As of October 2019, 15 years have passed since the bombing and 13 since the death of his wife. Their son Rizqy and their daughter Sarah, now attend high school. They all recently took a trip to the prison where the terrorists responsible for their mother’s death were incarcerated. “My heart is racing, I am feeling very emotional. I don’t have the words to explain what’s going on in my mind,“ Iwan says.

Thanks to Indonesia’s deradicalisation program which allows militants to meet their victims, Iwan has actually met his wife’s murderers — but this will be the first for his children.

When the family met up with militant Rois in prison, he was in a wheelchair due to a stroke he recently suffered. His daughter Sarah asks him why did he do what he did.
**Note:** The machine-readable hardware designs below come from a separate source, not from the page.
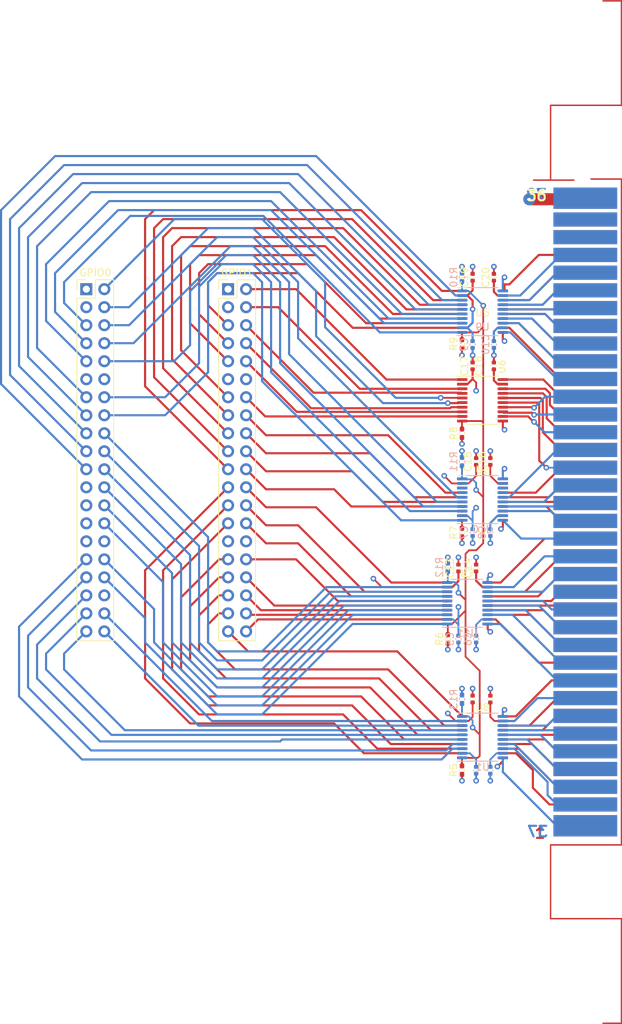
<source format=kicad_pcb>
(kicad_pcb (version 20221018) (generator pcbnew)

  (general
    (thickness 1.6)
  )

  (paper "A4")
  (layers
    (0 "F.Cu" signal)
    (1 "In1.Cu" signal)
    (2 "In2.Cu" signal)
    (31 "B.Cu" signal)
    (32 "B.Adhes" user "B.Adhesive")
    (33 "F.Adhes" user "F.Adhesive")
    (34 "B.Paste" user)
    (35 "F.Paste" user)
    (36 "B.SilkS" user "B.Silkscreen")
    (37 "F.SilkS" user "F.Silkscreen")
    (38 "B.Mask" user)
    (39 "F.Mask" user)
    (40 "Dwgs.User" user "User.Drawings")
    (41 "Cmts.User" user "User.Comments")
    (42 "Eco1.User" user "User.Eco1")
    (43 "Eco2.User" user "User.Eco2")
    (44 "Edge.Cuts" user)
    (45 "Margin" user)
    (46 "B.CrtYd" user "B.Courtyard")
    (47 "F.CrtYd" user "F.Courtyard")
    (48 "B.Fab" user)
    (49 "F.Fab" user)
    (50 "User.1" user)
    (51 "User.2" user)
    (52 "User.3" user)
    (53 "User.4" user)
    (54 "User.5" user)
    (55 "User.6" user)
    (56 "User.7" user)
    (57 "User.8" user)
    (58 "User.9" user)
  )

  (setup
    (stackup
      (layer "F.SilkS" (type "Top Silk Screen"))
      (layer "F.Paste" (type "Top Solder Paste"))
      (layer "F.Mask" (type "Top Solder Mask") (thickness 0.01))
      (layer "F.Cu" (type "copper") (thickness 0.035))
      (layer "dielectric 1" (type "prepreg") (thickness 0.1) (material "FR4") (epsilon_r 4.5) (loss_tangent 0.02))
      (layer "In1.Cu" (type "copper") (thickness 0.035))
      (layer "dielectric 2" (type "core") (thickness 1.24) (material "FR4") (epsilon_r 4.5) (loss_tangent 0.02))
      (layer "In2.Cu" (type "copper") (thickness 0.035))
      (layer "dielectric 3" (type "prepreg") (thickness 0.1) (material "FR4") (epsilon_r 4.5) (loss_tangent 0.02))
      (layer "B.Cu" (type "copper") (thickness 0.035))
      (layer "B.Mask" (type "Bottom Solder Mask") (thickness 0.01))
      (layer "B.Paste" (type "Bottom Solder Paste"))
      (layer "B.SilkS" (type "Bottom Silk Screen"))
      (copper_finish "None")
      (dielectric_constraints no)
    )
    (pad_to_mask_clearance 0)
    (pcbplotparams
      (layerselection 0x00010fc_ffffffff)
      (plot_on_all_layers_selection 0x0000000_00000000)
      (disableapertmacros false)
      (usegerberextensions false)
      (usegerberattributes true)
      (usegerberadvancedattributes true)
      (creategerberjobfile true)
      (dashed_line_dash_ratio 12.000000)
      (dashed_line_gap_ratio 3.000000)
      (svgprecision 4)
      (plotframeref false)
      (viasonmask false)
      (mode 1)
      (useauxorigin false)
      (hpglpennumber 1)
      (hpglpenspeed 20)
      (hpglpendiameter 15.000000)
      (dxfpolygonmode true)
      (dxfimperialunits true)
      (dxfusepcbnewfont true)
      (psnegative false)
      (psa4output false)
      (plotreference true)
      (plotvalue true)
      (plotinvisibletext false)
      (sketchpadsonfab false)
      (subtractmaskfromsilk false)
      (outputformat 1)
      (mirror false)
      (drillshape 1)
      (scaleselection 1)
      (outputdirectory "")
    )
  )

  (net 0 "")
  (net 1 "GND")
  (net 2 "(2)CPUA11")
  (net 3 "(3)CPUA10")
  (net 4 "(4)CPUA9")
  (net 5 "(5)CPUA8")
  (net 6 "(6)CPUA7")
  (net 7 "(7)CPUA6")
  (net 8 "(8)CPUA5")
  (net 9 "(9)CPUA4")
  (net 10 "(10)CPUA3")
  (net 11 "(11)CPUA2")
  (net 12 "(12)CPUA1")
  (net 13 "(13)CPUA0")
  (net 14 "(14)CPU.R{slash}W")
  (net 15 "(15){slash}IRQ")
  (net 16 "(16)EXP0")
  (net 17 "(17)EXP1")
  (net 18 "(18)EXP2")
  (net 19 "(19)EXP3")
  (net 20 "(20)EXP4")
  (net 21 "(21)PPU{slash}RD")
  (net 22 "(22)CIRAMA10")
  (net 23 "(23)PPUA6")
  (net 24 "(24)PPUA5")
  (net 25 "(25)PPUA4")
  (net 26 "(26)PPUA3")
  (net 27 "(27)PPUA2")
  (net 28 "(28)PPUA1")
  (net 29 "(29)PPUA0")
  (net 30 "(33)PPUD3")
  (net 31 "(32)PPUD2")
  (net 32 "(31)PPUD1")
  (net 33 "(30)PPUD0")
  (net 34 "(34)CICtoPak")
  (net 35 "(35)CICtoMB")
  (net 36 "(64)PPUA12")
  (net 37 "(65)PPUA13")
  (net 38 "(66)PPUD7")
  (net 39 "(67)PPUD6")
  (net 40 "(63)PPUA10")
  (net 41 "(58)PPU{slash}A13")
  (net 42 "(60)PPUA8")
  (net 43 "(59)PPUA7")
  (net 44 "(61)PPUA9")
  (net 45 "(62)PPUA11")
  (net 46 "(37)SYSTEM CLK")
  (net 47 "(38)M2")
  (net 48 "(39)CPUA12")
  (net 49 "(40)CPUA13")
  (net 50 "(53)EXP7")
  (net 51 "(51)EXP9")
  (net 52 "(52)EXP8")
  (net 53 "(42)CPUD7")
  (net 54 "(47)CPUD2")
  (net 55 "(56)PPU{slash}RD")
  (net 56 "(43)CPUD6")
  (net 57 "(45)CPUD4")
  (net 58 "(50){slash}ROMSEL ({slash}A15 + {slash}M2)")
  (net 59 "(46)CPUD3")
  (net 60 "(49)CPUD0")
  (net 61 "(55)EXP5")
  (net 62 "(48)CPUD1")
  (net 63 "(44)CPUD5")
  (net 64 "(41)CPUA14")
  (net 65 "(54)EXP6")
  (net 66 "(57)CIRAM{slash}CE")
  (net 67 "(68)PPUD5")
  (net 68 "(69)PPUD4")
  (net 69 "(30C)PPUD0")
  (net 70 "(31C)PPUD1")
  (net 71 "(32C)PPUD2")
  (net 72 "(33C)PPUD3")
  (net 73 "(69C)PPUD4")
  (net 74 "(68C)PPUD5")
  (net 75 "(67C)PPUD6")
  (net 76 "(66C)PPUD7")
  (net 77 "(49C)CPUD0")
  (net 78 "(48C)CPUD1")
  (net 79 "(47C)CPUD2")
  (net 80 "(46C)CPUD3")
  (net 81 "(45C)CPUD4")
  (net 82 "(44C)CPUD5")
  (net 83 "(43C)CPUD6")
  (net 84 "(42C)CPUD7")
  (net 85 "(39C)CPUA12")
  (net 86 "(40C)CPUA13")
  (net 87 "(41C)CPUA14")
  (net 88 "(2C)CPUA11")
  (net 89 "(3C)CPUA10")
  (net 90 "(4C)CPUA9")
  (net 91 "(5C)CPUA8")
  (net 92 "(6C)CPUA7")
  (net 93 "(7C)CPUA6")
  (net 94 "(8C)CPUA5")
  (net 95 "(9C)CPUA4")
  (net 96 "(10C)CPUA3")
  (net 97 "(11C)CPUA2")
  (net 98 "(12C)CPUA1")
  (net 99 "(13C)CPUA0")
  (net 100 "(65C)PPUA13")
  (net 101 "(64C)PPUA12")
  (net 102 "(63C)PPUA10")
  (net 103 "(62C)PPUA11")
  (net 104 "(61C)PPUA9")
  (net 105 "+5V")
  (net 106 "(59C)PPUA7")
  (net 107 "(23C)PPUA6")
  (net 108 "(24C)PPUA5")
  (net 109 "(25C)PPUA4")
  (net 110 "(26C)PPUA3")
  (net 111 "(27C)PPUA2")
  (net 112 "(28C)PPUA1")
  (net 113 "(29C)PPUA0")
  (net 114 "unconnected-(GPIO0-Pin_1-Pad1)")
  (net 115 "(14C)CPU.R{slash}W")
  (net 116 "(15C){slash}IRQ")
  (net 117 "(57C)CIRAM{slash}CE")
  (net 118 "(22C)CIRAMA10")
  (net 119 "unconnected-(GPIO0-Pin_36-Pad36)")
  (net 120 "(38C)M2")
  (net 121 "(50C){slash}ROMSEL ({slash}A15 + {slash}M2)")
  (net 122 "(37C)SYSTEM CLK")
  (net 123 "(58C)PPU{slash}A13")
  (net 124 "(21C)PPU{slash}RD")
  (net 125 "(56C)PPU{slash}RD")
  (net 126 "(20C)EXP4")
  (net 127 "(55C)EXP5")
  (net 128 "(54C)EXP6")
  (net 129 "(19C)EXP3")
  (net 130 "(53C)EXP7")
  (net 131 "(18C)EXP2")
  (net 132 "(52C)EXP8")
  (net 133 "(17C)EXP1")
  (net 134 "(51C)EXP9")
  (net 135 "(16C)EXP0")
  (net 136 "unconnected-(U2-A1-Pad1)")
  (net 137 "unconnected-(U2-A2-Pad3)")
  (net 138 "unconnected-(U2-A7-Pad8)")
  (net 139 "unconnected-(U2-A8-Pad9)")
  (net 140 "unconnected-(U2-B8-Pad12)")
  (net 141 "unconnected-(U2-B7-Pad13)")
  (net 142 "unconnected-(U2-B2-Pad18)")
  (net 143 "unconnected-(U2-B1-Pad20)")
  (net 144 "+3.3V")
  (net 145 "(60C)PPUA8")
  (net 146 "unconnected-(U10-A6-Pad7)")
  (net 147 "unconnected-(U10-A7-Pad8)")
  (net 148 "unconnected-(U10-A8-Pad9)")
  (net 149 "unconnected-(U10-B8-Pad12)")
  (net 150 "unconnected-(U10-B7-Pad13)")
  (net 151 "unconnected-(U10-B6-Pad14)")
  (net 152 "unconnected-(GPIO1-Pin_3-Pad3)")
  (net 153 "OE_FPGA")
  (net 154 "unconnected-(GPIO0-Pin_3-Pad3)")
  (net 155 "unconnected-(GPIO0-Pin_23-Pad23)")
  (net 156 "unconnected-(GPIO0-Pin_25-Pad25)")
  (net 157 "unconnected-(GPIO0-Pin_27-Pad27)")

  (footprint "Resistor_SMD:R_0402_1005Metric_Pad0.72x0.64mm_HandSolder" (layer "F.Cu") (at 142.5 68.4025 90))

  (footprint "Connector_PinHeader_2.54mm:PinHeader_2x20_P2.54mm_Vertical" (layer "F.Cu") (at 109.5 60.68))

  (footprint "Capacitor_SMD:C_0402_1005Metric" (layer "F.Cu") (at 147 59 90))

  (footprint "Connector_PinHeader_2.54mm:PinHeader_2x20_P2.54mm_Vertical" (layer "F.Cu") (at 89.5 60.68))

  (footprint "Package_SO:TSSOP-20_4.4x6.5mm_P0.65mm" (layer "F.Cu") (at 145.4 63.85))

  (footprint "OPENTENDO:NES_Edge_Connector" (layer "F.Cu") (at 153.65 154.1 90))

  (footprint "Resistor_SMD:R_0402_1005Metric_Pad0.72x0.64mm_HandSolder" (layer "F.Cu") (at 140.5 110 90))

  (footprint "Capacitor_SMD:C_0402_1005Metric" (layer "F.Cu") (at 147 71.5 90))

  (footprint "Resistor_SMD:R_0402_1005Metric_Pad0.72x0.64mm_HandSolder" (layer "F.Cu") (at 142.5 81 90))

  (footprint "Capacitor_SMD:C_0402_1005Metric" (layer "F.Cu") (at 146.5 118.48 90))

  (footprint "Package_SO:TSSOP-20_4.4x6.5mm_P0.65mm" (layer "F.Cu") (at 145.4 123.85))

  (footprint "Capacitor_SMD:C_0402_1005Metric" (layer "F.Cu") (at 144.5 100 90))

  (footprint "Resistor_SMD:R_0402_1005Metric_Pad0.72x0.64mm_HandSolder" (layer "F.Cu") (at 142.5 95 90))

  (footprint "Package_SO:TSSOP-20_4.4x6.5mm_P0.65mm" (layer "F.Cu") (at 143.2625 104.975))

  (footprint "Capacitor_SMD:C_0402_1005Metric" (layer "F.Cu") (at 144 59 90))

  (footprint "Capacitor_SMD:C_0402_1005Metric" (layer "F.Cu") (at 144.5 84.98 90))

  (footprint "Capacitor_SMD:C_0402_1005Metric" (layer "F.Cu") (at 144 71.5 90))

  (footprint "Resistor_SMD:R_0402_1005Metric_Pad0.72x0.64mm_HandSolder" (layer "F.Cu") (at 142.5 128.5 90))

  (footprint "Package_SO:TSSOP-20_4.4x6.5mm_P0.65mm" (layer "F.Cu") (at 145.4 76.35))

  (footprint "Capacitor_SMD:C_0402_1005Metric" (layer "F.Cu") (at 146.5 84.98 90))

  (footprint "Capacitor_SMD:C_0402_1005Metric" (layer "F.Cu") (at 142 100 90))

  (footprint "Package_SO:TSSOP-20_4.4x6.5mm_P0.65mm" (layer "F.Cu") (at 145.4 90.35))

  (footprint "Capacitor_SMD:C_0402_1005Metric" (layer "F.Cu") (at 144 118.48 90))

  (footprint "Package_SO:TSSOP-20_4.4x6.5mm_P0.65mm" (layer "B.Cu") (at 145.4025 123.855))

  (footprint "Package_SO:TSSOP-20_4.4x6.5mm_P0.65mm" (layer "B.Cu") (at 143.26 104.97))

  (footprint "Resistor_SMD:R_0402_1005Metric_Pad0.72x0.64mm_HandSolder" (layer "B.Cu") (at 142.5 85 -90))

  (footprint "Capacitor_SMD:C_0402_1005Metric" (layer "B.Cu") (at 144 95 -90))

  (footprint "Capacitor_SMD:C_0402_1005Metric" (layer "B.Cu") (at 144 68.48 -90))

  (footprint "Resistor_SMD:R_0402_1005Metric_Pad0.72x0.64mm_HandSolder" (layer "B.Cu") (at 142.5 59 -90))

  (footprint "Capacitor_SMD:C_0402_1005Metric" (layer "B.Cu") (at 147 68.48 -90))

  (footprint "Capacitor_SMD:C_0402_1005Metric" (layer "B.Cu") (at 142 110.02 -90))

  (footprint "Resistor_SMD:R_0402_1005Metric_Pad0.72x0.64mm_HandSolder" (layer "B.Cu") (at 142.5 118.5 -90))

  (footprint "Package_SO:TSSOP-20_4.4x6.5mm_P0.65mm" (layer "B.Cu") (at 145.4 90.35))

  (footprint "Resistor_SMD:R_0402_1005Metric_Pad0.72x0.64mm_HandSolder" (layer "B.Cu") (at 140.5 99.9025 -90))

  (footprint "Capacitor_SMD:C_0402_1005Metric" (layer "B.Cu") (at 146.5 95 -90))

  (footprint "Package_SO:TSSOP-20_4.4x6.5mm_P0.65mm" (layer "B.Cu")
    (tstamp c3499f8c-10ab-467d-bdce-eaf9395097c8)
    (at 145.4 63.85)
    (descr "TSSOP, 20 Pin (JEDEC MO-153 Var AC https://www.jedec.org/document_search?search_api_views_fulltext=MO-153), generated with kicad-footprint-generator ipc_gullwing_generator.py")
    (tags "TSSOP SO")
    (property "Sheetfile" "NEScartridge.kicad_sch")
    (property "Sheetname" "")
    (property "ki_description" "Bidirectional  level-shifting voltage translator, TSSOP-20")
    (property "ki_keywords" "8-bit")
    (path "/55be1185-8715-4149-829e-9dcc67e02bff")
    (attr smd)
    (fp_text reference "U9" (at 0 2.15) (layer "B.SilkS")
        (effects (font (size 1 1) (thickness 0.15)) (justify mirror))
      (tstamp dd440b36-c6c6-42f8-b21a-7f18bdef729c)
    )
    (fp_text value "TXS0108EPW" (at 0 -4.2) (layer "B.Fab")
        (effects (font (size 1 1) (thickness 0.15)) (justify mirror))
      (tstamp 75289748-b2bf-4ee9-9ad5-6ac6663a030d)
    )
    (fp_line (start 0 -3.385) (end -2.2 -3.385)
      (stroke (width 0.12) (type solid)) (layer "B.SilkS") (tstamp 83b520a7-d88a-4cad-b261-c24b0f6fbceb))
    (fp_line (start 0 -3.385) (end 2.2 -3.385)
      (stroke (width 0.12) (type solid)) (layer "B.SilkS") (tstamp 23f803d9-7d2f-4a82-8aa9-6c55216e8382))
    (fp_line (start 0 3.385) (end -3.6 3.385)
      (stroke (width 0.12) (type solid)) (layer "B.SilkS") (tstamp 6f6340f6-1150-44a6-b4fd-100888d2608a))
    (fp_line (start 0 3.385) (end 2.2 3.385)
      (stroke (width 0.12) (type solid)) (layer "B.SilkS") (tstamp 57a50f2b-6480-4283-9fac-d3e151142254))
    (fp_line (start -3.85 -3.5) (end 3.85 -3.5)
      (stroke (width 0.05) (type solid)) (layer "B.CrtYd") (tstamp 4077cf16-3101-4165-8b6f-2589a0bb2b04))
    (fp_line (start -3.85 3.5) (end -3.85 -3.5)
      (stroke (width 0.05) (type solid)) (layer "B.CrtYd") (tstamp 8851896c-0c6d-4896-8b6c-71707b96cb0a))
    (fp_line (start 3.85 -3.5) (end 3.85 3.5)
      (stroke (width 0.05) (type solid)) (layer "B.CrtYd") (tstamp 47b4bbdb-93c4-4491-a275-17b000f02833))
    (fp_line (start 3.85 3.5) (end -3.85 3.5)
      (stroke (width 0.05) (type solid)) (layer "B.CrtYd") (tstamp 692d42c0-d9e6-4935-9d3a-133c40f37920))
    (fp_line (start -2.2 -3.25) (end -2.2 2.25)
      (stroke (width 0.1) (type solid)) (layer "B.Fab") (tstamp 4eeaf51d-d77f-4ec2-a637-1fe59fea6070))
    (fp_line (start -2.2 2.25) (end -1.2 3.25)
      (stroke (width 0.1) (type solid)) (layer "B.Fab") (tstamp e8673227-190d-4179-b1a4-ecb3af98f6c9))
    (fp_line (start -1.2 3.25) (end 2.2 3.25)
      (stroke (width 0.1) (type solid)) (layer "B.Fab") (tstamp 9ab58ef4-11dc-4008-aebe-70b71b9b7677))
    (fp_line (start 2.2 -3.25) (end -2.2 -3.25)
      (stroke (width 0.1) (type solid)) (layer "B.Fab") (tstamp 34368c4a-c8ab-4c7d-8093-3480fdf2c37d))
    (fp_line (start 2.2 3.25) (end 2.2 -3.25)
      (stroke (width 0.1) (type solid)) (layer "B.Fab") (tstamp c4b16c9c-477e-4ab1-bd3e-18cc79ff4e29))
    (pad "1" smd roundrect (at -2.8625 2.925) (size 1.475 0.4) (layers "B.Cu" "B.Paste" "B.Mask") (roundrect_rratio 0.25)
      (net 103 "(62C)PPUA11") (pinfunction "A1") (pintype "bidirectional") (tstamp 757adc1e-566d-4639-8905-3e7575a332fd))
    (pad "2" smd roundrect (at -2.8625 2.275) (size 1.475 0.4) (layers "B.Cu" "B.Paste" "B.Mask") (roundrect_rratio 0.25)
      (net 144 "+3.3V") (pinfunction "VCCA") (pintype "power_in") (tstamp faa1d99b-b82c-45c3-acc6-92c523532e57))
    (pad "3" smd roundrect (at -2.8625 1.625) (size 1.475 0.4) (layers "B.Cu" "B.Paste" "B.Mask") (roundrect_rratio 0.25)
      (net 102 "(63C)PPUA10") (pinfunction "A2") (pintype "bidirectional") (tstamp 3109e361-76b6-4ee3-a008-1fb617cd76a1))
    (pad "4" smd roundrect (at -2.8625 0.975) (size 1.475 0.4) (layers "B.Cu" "B.Paste" "B.Mask") (roundrect_rratio 0.25)
      (net 101 "(64C)PPUA12") (pinfunction "A3") (pintype "bidirectional") (tstamp 87111ad9-7482-45cf-9555-2421f86bdcf9))
    (pad "5" smd roundrect (at -2.8625 0.325) (size 1.475 0.4) (layers "B.Cu" "B.Paste" "B.Mask") (roundrect_rratio 0.25)
      (net 100 "(65C)PPUA13") (pinfunction "A4") (pintype "bidirectional") (tstamp e12fe1d5-35f4-4c22-8487-475b773bb6df))
    (pad "6" smd roundrect (at -2.8625 -0.325) (size 1.475 0.4) (layers "B.Cu" "B.Paste" "B.Mask") (roundrect_rratio 0.25)
      (net 76 "(66C)PPUD7") (pinfunction "A5") (pintype "bidirectional") (tstamp 369c0184-dc03-46c8-acf3-92a56a2cd09c))
    (pad "7" smd roundrect (at -2.8625 -0.975) (size 1.475 0.4) (layers "B.Cu" "B.Paste" "B.Mask") (roundrect_rratio 0.25)
      (net 75 "(67C)PPUD6") (pinfunction "A6") (pintype "bidirectional") (tstamp 8908578b-23b5-4bdc-a0d0-a441ab874466))
    (pad "8" smd roundrect (at -2.8625 -1.625) (size 1.475 0.4) (layers "B.Cu" "B.Paste" "B.Mask") (roundrect_rratio 0.25)
      (net 74 "(68C)PPUD5") (pinfunction "A7") (pintype "bidirectional") (tstamp 676a3bb9-8cfa-46d4-ba59-5aa284505d21))
    (pad "9" smd roundrect (at -2.8625 -2.275) (size 1.475 0.4) (layers "B.Cu" "B.Paste" "B.Mask") (roundrect_rratio 0.25)
      (net 73 "(69C)PPUD4") (pinfunction "A8") (pintype "bidirectional") (tstamp 60178d36-4ec1-4639-9466-25b45fcfcec4))
    (pad "10" smd roundrect (at -2.8625 -2.925) (size
... [345774 chars truncated]
</source>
Rois replies, “I didn’t do what they said I did. Why did I admit to it? The answer comes by looking at my eye.”

“Maybe when you are older you will understand.”

“I don’t agree with attacks where the victims are Muslims. That’s not right. You cannot kill Muslims - just to hurt a Muslim, it’s not right,“ says Rois.

However, Iwan and his daughter are left deeply disturbed by the encounter with Rois.

“He still thinks he did the right thing. I fear that if he had the chance he would do it again,“ Iwan says while holding back tears.

The family then proceeds to another prison to meet another former militant responsible for the bombing, Ahmad Hassan. Hassan tells the kids, “I never wanted to hurt your father, he just happened to be passing by, and my friend who was carrying the bomb blew it up at that time. I hope that you, the children of Iwan, can forgive me.”

Sarah then asks, “Why did you do something like that? What was the reason?”

To which he replies, “My friends and I were given the wrong education and learning. I wish that we hadn’t acted before we had really gained knowledge and understood what we were doing.”

Before the end of the meeting everyone in the room is seen crying. Iwan and his family seem to have forgiven Hassan, with the group even taking a photos together.

“When I saw Hassan crying - that’s when I knew he was a good person. He can feel the suffering and pain of others,“ says Iwan.

“Maybe at that time he was influenced by the wrong people with the wrong ideas, and now he has opened his heart.”